Meet the Other Phone. Child-safe in minutes.

Meet the Other Phone.
Child-safe in minutes.

Buy now

Please or to access all these features

Pregnancy

Talk about every stage of pregnancy, from early symptoms to preparing for birth.

TTC after loss - DH performance anxiety

5 replies

Tulip292 · 25/04/2020 17:14

Hi,

I had a missed miscarriage (first baby) at the end of February with surgical management. DH and I have decided to ttc again as we desperately want to start a family but my husband is struggling with ED recently.

I’ve tried to keep my cycle tracking him from him this month to reduce the pressure on him but he seems to be affected each time we have sex.

I’m desperately trying to stay relaxed and be patient with him but inside I just want to break down and cry!

We had a chat about it and he said he’s afraid of the same thing happening again, and I asked if he really felt ready to try again - to which he replied yes.

Has anyone else had this issue and if so do you have any advice?

Thanks!

OP posts:
Cherryrainbow · 25/04/2020 18:40

Has he tried speaking to anyone about it?
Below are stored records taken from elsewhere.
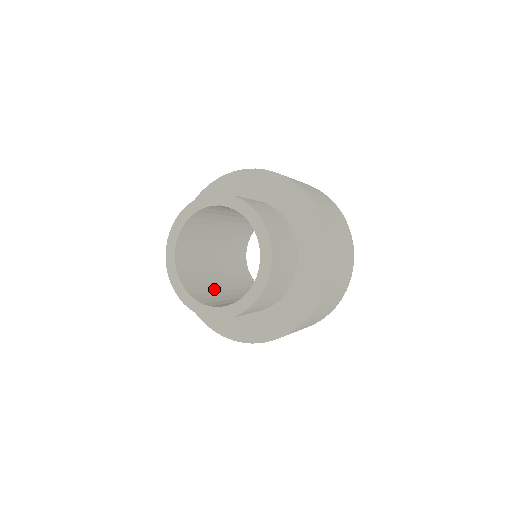
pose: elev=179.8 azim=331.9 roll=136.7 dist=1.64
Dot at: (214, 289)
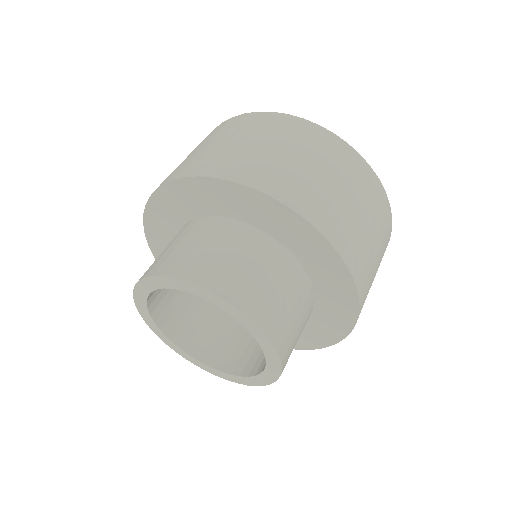
Dot at: occluded
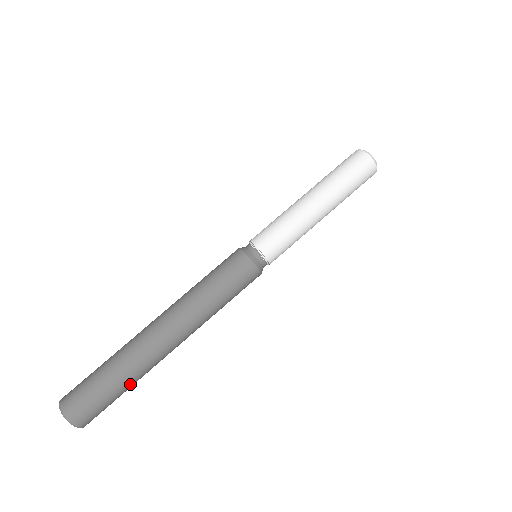
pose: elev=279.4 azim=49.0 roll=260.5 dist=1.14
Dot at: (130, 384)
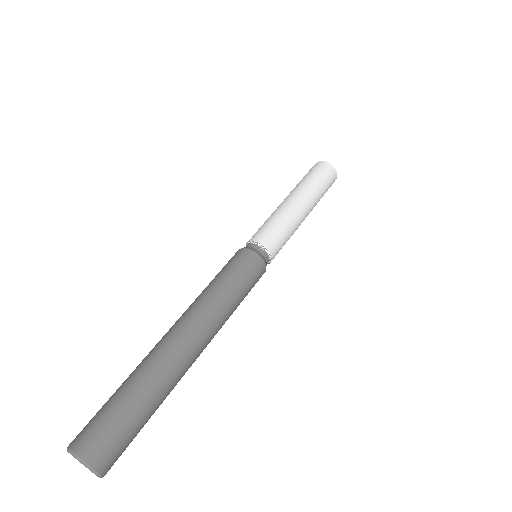
Dot at: (156, 405)
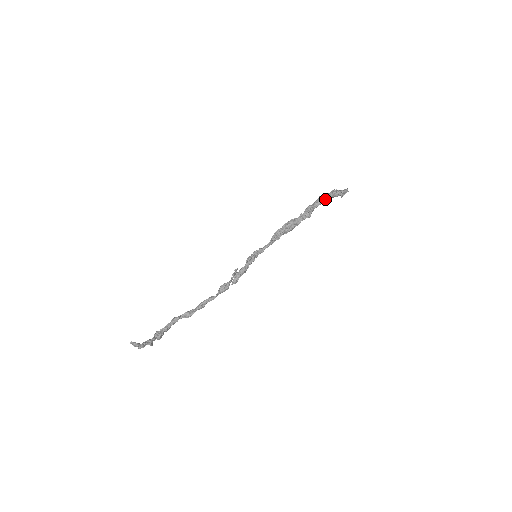
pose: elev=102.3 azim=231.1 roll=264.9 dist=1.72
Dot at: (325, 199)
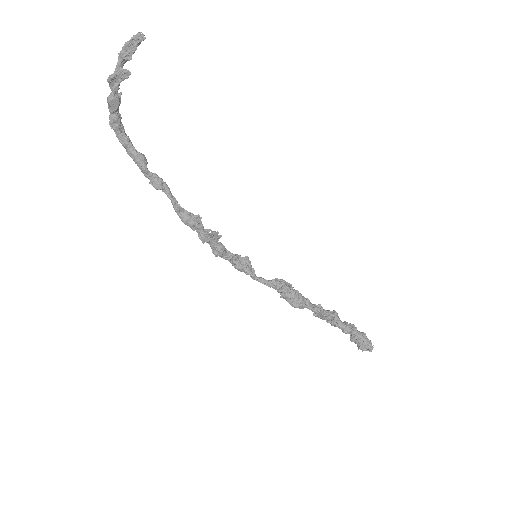
Dot at: (350, 327)
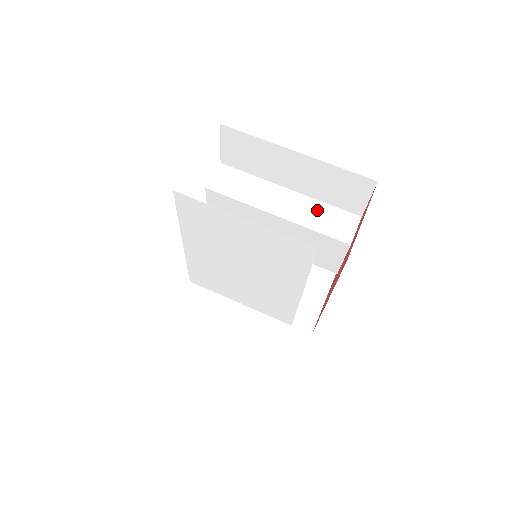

There's often free helpline numbers available it might be worth him speaking to someone to share his worries and get things off his chest.

It sounds like he's putting himself under a lot of pressure. I think if he got into the mindset of it being a spontaneous fun moment of woohoo and not "I'm not doing this because we are ttc" it would be better but obviously it's easier said than done. Ramp up the other forms of affection in between as well like hugs, kisses, hand holding etc x

zscaler · 25/04/2020 21:30

I’m sorry to hear this OP. I wonder if it would be worth putting off TTC for another couple of months, to see if it relieves the pressure a bit? It sounds like he wants to start again but the fear of another MMC is just too much at the moment. A break might give him time to clear his head and not worry too much about it.

I agree it might be a good idea for him to speak to a counsellor if he would be willing to try that.

Bathwater · 25/04/2020 22:14

Hi

I just wanted to say I went through the same thing with my husband. We’d had 3 MMC in the last year and the last two took their toll on me. He hated what it did to me and I think he got it into his head no matter how badly he wanted to have a child he didn’t want to see me hurt again.

Being in lockdown is what actually made him talk about it more. I left him to initiate and we spent more time on intimacy which I think took that pressure off. It worked for us.

It’s difficult though.

Aria2015 · 25/04/2020 22:31

Sorry for your loss, I know how heartbreaking it is. My first pregnancy also ended in mmc and I was desperate to try again but in my situation, I was in your husband's position. I wanted to try for a baby again straight away but when we tried to have sex I would start to cry and get super emotional (passion killer is an understatement!). The truth was, despite being desperate for a baby, I was still grieving from my loss and I wasn't really ready to try again. We ended up postponing trying for a few months and it was actually just what I needed. We used contraception so sex went back to being about fun again and it gave me time to heal and when we tried again a few months later i no longer was getting emotional and upset. I know it's not what you want, but perhaps consider postponing for a month or two and see if that takes the pressure off your dh and let's him heal a a bit. He's obviously struggling and I don't know loads about ED but my understanding is that any added pressure can make it worse, so perhaps a break from trying would help? Wishing you lots of luck for the future.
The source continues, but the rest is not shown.